Celebration Bowl Lost Due To Celebration

What kind of idiot thinks celebrating is allowed at the Celebration Bowl?

NOT ALLOWED — Getty Images
Dec 19, 2016 at 10:50 AM ET

Amidst the morass of unremarkable college football bowl subdivision games, the Celebration Bowl wasn’t even one of them.

With 80 of the NCAA’s 128 Bowl Subdivision schools (i.e. 62.5 percent) selected for one bowl or another—20 teams, i.e. a quarter of the slate, didn’t have a winning record—there are some real duds on the docket.

The Celebration Bowl, meanwhile, flew below that radar even though it was actually more interesting than most. Although it pitted a pair of league champs from the lower division (Football Championship Subdivision in the NCAA’s stodgy parlance), they were the two best Historically Black College and Universities. Grambling State won the Southwestern Athletic Conference at 11-1 while N.C. Central won the Mid-Eastern Athletic Conference at 9-2, yet its defining moment was this: N.C. Central lost the Celebration Bowl because of a celebration penalty.

Facing third-and-12 with a scant 2:25 to play, N.C. Central completed a 39-yard touchdown pass that should have tied the score. Instead, receiver Quentin Atkinson—who avenged an early-game dropped TD to make the most important catch of his college football career—dared to remove his helmet while in the vicinity of the endzone. This earned him a 15-yard excessive celebration penalty.

Grambling blocked the ensuing, much-longer extra-point attempt, no doubt a direct result of the penalty, given that longer kicks require a lower exit angle to cover the necessary distance and blah blah physics blah blah. Grambling then won the game, 10-9.

Mind you, Atkinson was already out of bounds while jumping up and down with his similarly enthused teammates. It was a great play and a great moment that deserved great joy. Instead, a totally asinine rule intervened and cost N.C. Central the game, because rules.

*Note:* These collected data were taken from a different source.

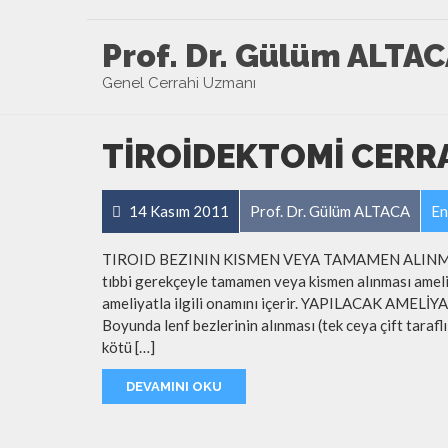
Prof. Dr. Gülüm ALTA
Genel Cerrahi Uzmanı
TIROIDEKTOMI CERR
14 Kasım 2011
Prof. Dr. Gülüm ALTACA
En
TIROID BEZININ KISMEN VEYA TAMAMEN ALINMASI
tıbbi gerekçeyle tamamen veya kismen alınması ameliy
ameliyatla ilgili onamını içerir. YAPILACAK AMELİYA
Boyunda lenf bezlerinin alınması (tek ceya çift taraflı
kötü […]
DEVAMINI OKU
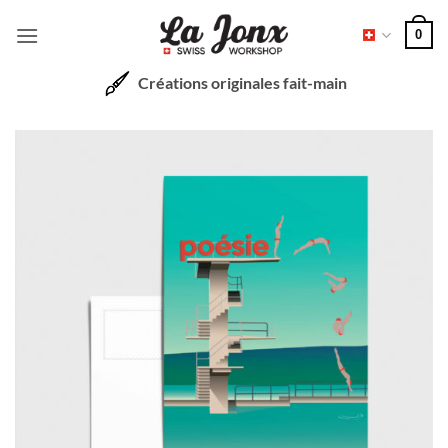
Passer
0
au
contenu
Créations originales fait-main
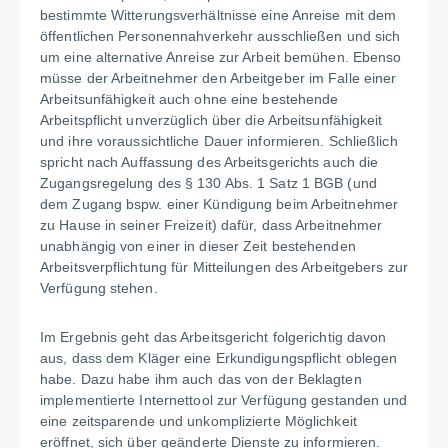
bestimmte Witterungsverhältnisse eine Anreise mit dem
öffentlichen Personennahverkehr ausschließen und sich
um eine alternative Anreise zur Arbeit bemühen. Ebenso
müsse der Arbeitnehmer den Arbeitgeber im Falle einer
Arbeitsunfähigkeit auch ohne eine bestehende
Arbeitspflicht unverzüglich über die Arbeitsunfähigkeit
und ihre voraussichtliche Dauer informieren. Schließlich
spricht nach Auffassung des Arbeitsgerichts auch die
Zugangsregelung des § 130 Abs. 1 Satz 1 BGB (und
dem Zugang bspw. einer Kündigung beim Arbeitnehmer
zu Hause in seiner Freizeit) dafür, dass Arbeitnehmer
unabhängig von einer in dieser Zeit bestehenden
Arbeitsverpflichtung für Mitteilungen des Arbeitgebers zur
Verfügung stehen.
Im Ergebnis geht das Arbeitsgericht folgerichtig davon
aus, dass dem Kläger eine Erkundigungspflicht oblegen
habe. Dazu habe ihm auch das von der Beklagten
implementierte Internettool zur Verfügung gestanden und
eine zeitsparende und unkomplizierte Möglichkeit
eröffnet, sich über geänderte Dienste zu informieren.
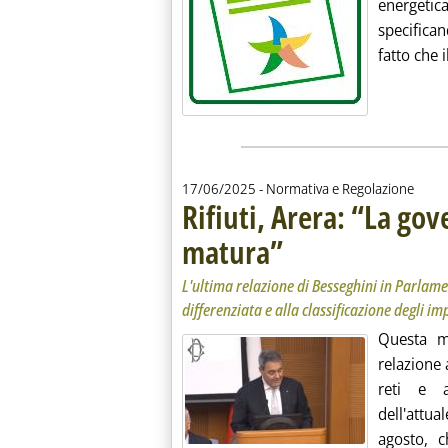
energeti
specifica
fatto che i
17/06/2025
- Normativa e Regolazione
Rifiuti, Arera: “La go
matura”
. Sottotitolo: L'ultima relazione di
. Pubblicata martedì 17 giugno 202
L'ultima relazione di Besseghini in Parlame
differenziata e alla classificazione degli i
Questa m
relazione 
reti e a
dell'attua
agosto, c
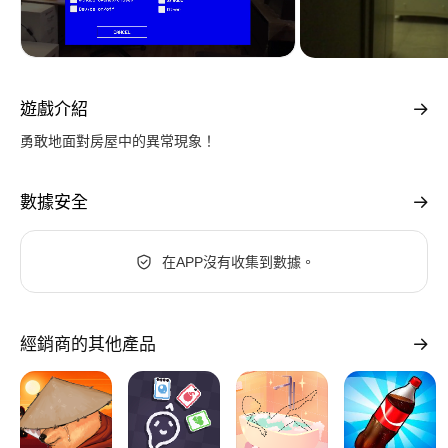
遊戲介紹
勇敢地面對房屋中的異常現象！
數據安全
在APP沒有收集到數據。
經銷商的其他產品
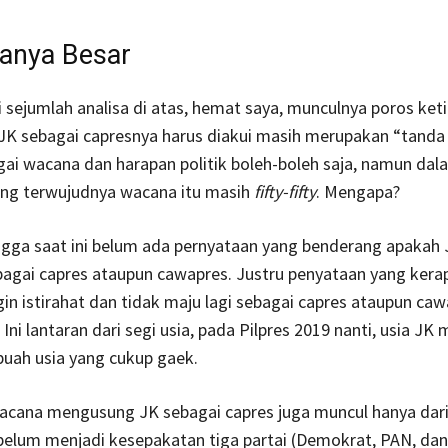
anya Besar
i sejumlah analisa di atas, hemat saya, munculnya poros ke
K sebagai capresnya harus diakui masih merupakan “tanda
gai wacana dan harapan politik boleh-boleh saja, namun dala
uang terwujudnya wacana itu masih
fifty-fifty
. Mengapa?
ngga saat ini belum ada pernyataan yang benderang apakah
bagai capres ataupun cawapres. Justru penyataan yang kera
in istirahat dan tidak maju lagi sebagai capres ataupun ca
 Ini lantaran dari segi usia, pada Pilpres 2019 nanti, usia JK
buah usia yang cukup gaek.
, wacana mengusung JK sebagai capres juga muncul hanya dari
s belum menjadi kesepakatan tiga partai (Demokrat, PAN, dan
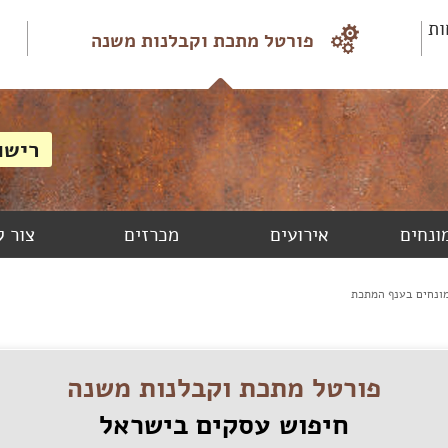
ות
פורטל מתכת וקבלנות משנה
מונחים
אירועים
מכרזים
צור 
מונחים בענף המתכת
פורטל מתכת וקבלנות משנה
חיפוש עסקים בישראל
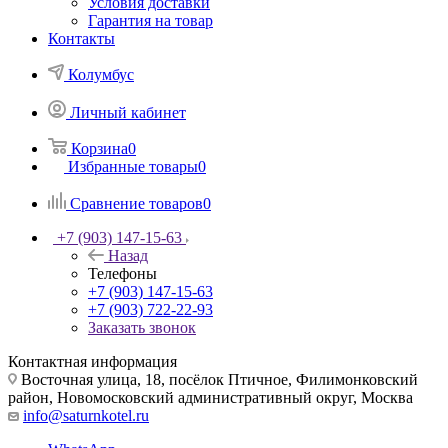
Условия доставки
Гарантия на товар
Контакты
Колумбус
Личный кабинет
Корзина
0
Избранные товары
0
Сравнение товаров
0
+7 (903) 147-15-63
Назад
Телефоны
+7 (903) 147-15-63
+7 (903) 722-22-93
Заказать звонок
Контактная информация
Восточная улица, 18, посёлок Птичное, Филимонковский
район, Новомосковский административный округ, Москва
info@saturnkotel.ru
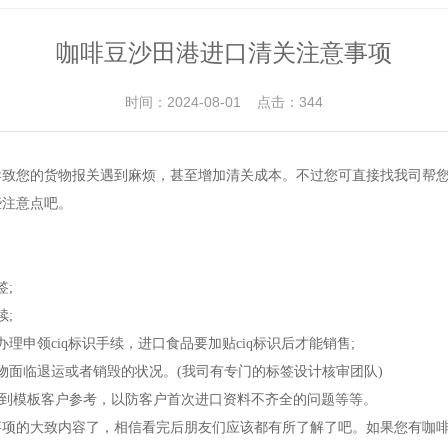
咖啡豆沙田港进口清关注意事项
时间：2024-08-01 点击：344
导致您的货物报关遇到麻烦，甚至增加清关成本。不过您可直接找我司帮
些注意点吧。
;
;
申领ciq标识手续，进口食品要加贴ciq标识后才能销售;
物面临退运或者销毁的状况。(我司有专门的标签设计核审团队)
给到模板客户参考，以防客户首次进口资料不齐全的问题等等。
事项的大致内容了，相信看完后朋友们应该都有所了解了吧。如果您有咖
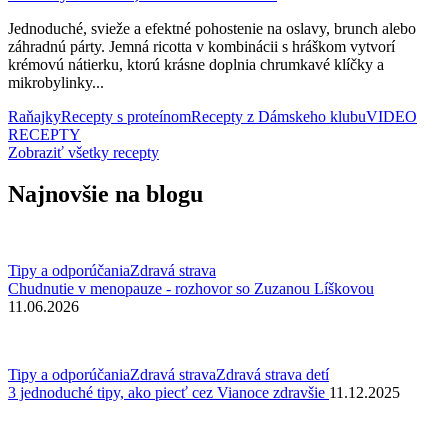
Jednoduché, svieže a efektné pohostenie na oslavy, brunch alebo
záhradnú párty. Jemná ricotta v kombinácii s hráškom vytvorí
krémovú nátierku, ktorú krásne doplnia chrumkavé klíčky a
mikrobylinky...
Raňajky
Recepty s proteínom
Recepty z Dámskeho klubu
VIDEO
RECEPTY
Zobraziť všetky recepty
Najnovšie na blogu
Tipy a odporúčania
Zdravá strava
Chudnutie v menopauze - rozhovor so Zuzanou Líškovou
11.06.2026
Tipy a odporúčania
Zdravá strava
Zdravá strava detí
3 jednoduché tipy, ako piecť cez Vianoce zdravšie
11.12.2025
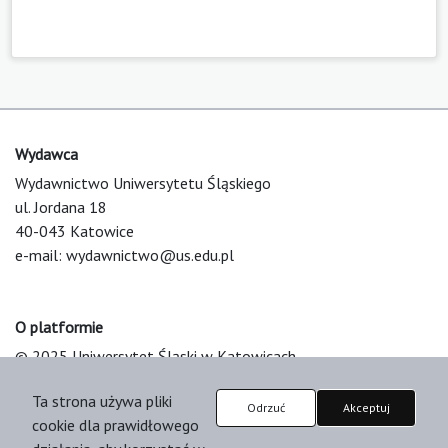
Wydawca
Wydawnictwo Uniwersytetu Śląskiego
ul. Jordana 18
40-043 Katowice
e-mail:
wydawnictwo@us.edu.pl
O platformie
© 2025 Uniwersytet Śląski w Katowicach
Support & Customization by LIBCOM
Ta strona używa pliki
Platform & Workflow by OJS/PKP
Odrzuć
Akceptuj
cookie dla prawidłowego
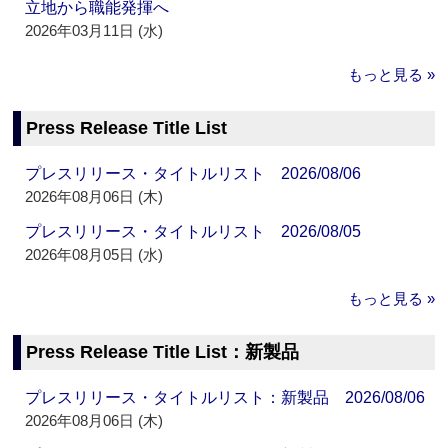
立地から職能発揮へ
2026年03月11日 (水)
もっと見る »
Press Release Title List
プレスリリース・タイトルリスト 2026/08/06
2026年08月06日 (木)
プレスリリース・タイトルリスト 2026/08/05
2026年08月05日 (水)
もっと見る »
Press Release Title List：新製品
プレスリリース・タイトルリスト：新製品 2026/08/06
2026年08月06日 (木)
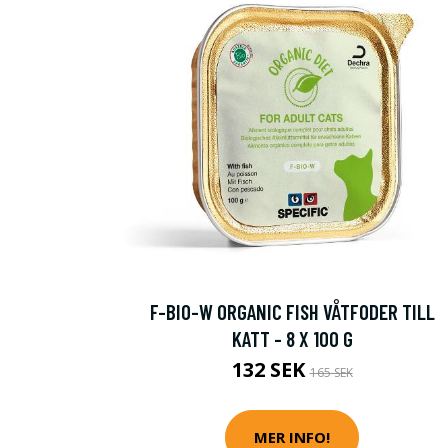
F-BIO-W ORGANIC FISH VÅTFODER TILL
KATT - 8 X 100 G
132 SEK
165 SEK
MER INFO!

All of this seems to ignore the fact that these bowl games are supposed to be a reward for the players. It’s hard to imagine that most of the mid-December contests are drawing any kind of appreciable TV ratings as it is, so some rebranding would serve them well.

The Celebration Bowl should actively encourage excessive celebration. I, for one, would watch have much more interest in that game if I knew there’d be choreographed TD dances.

Games called the TaxSlayer Bowl, AdvoCare V100 Texas Bowl, Zaxby’s Heart of Dallas Bowl, Famous Idaho Potato Bowl, Popeyes Bahamas Bowl, and Marmot Boca Raton Bowl are begging for gimmicks and stunts and anything else approximating entertainment.

Who would that offend? No one’s watching anyway.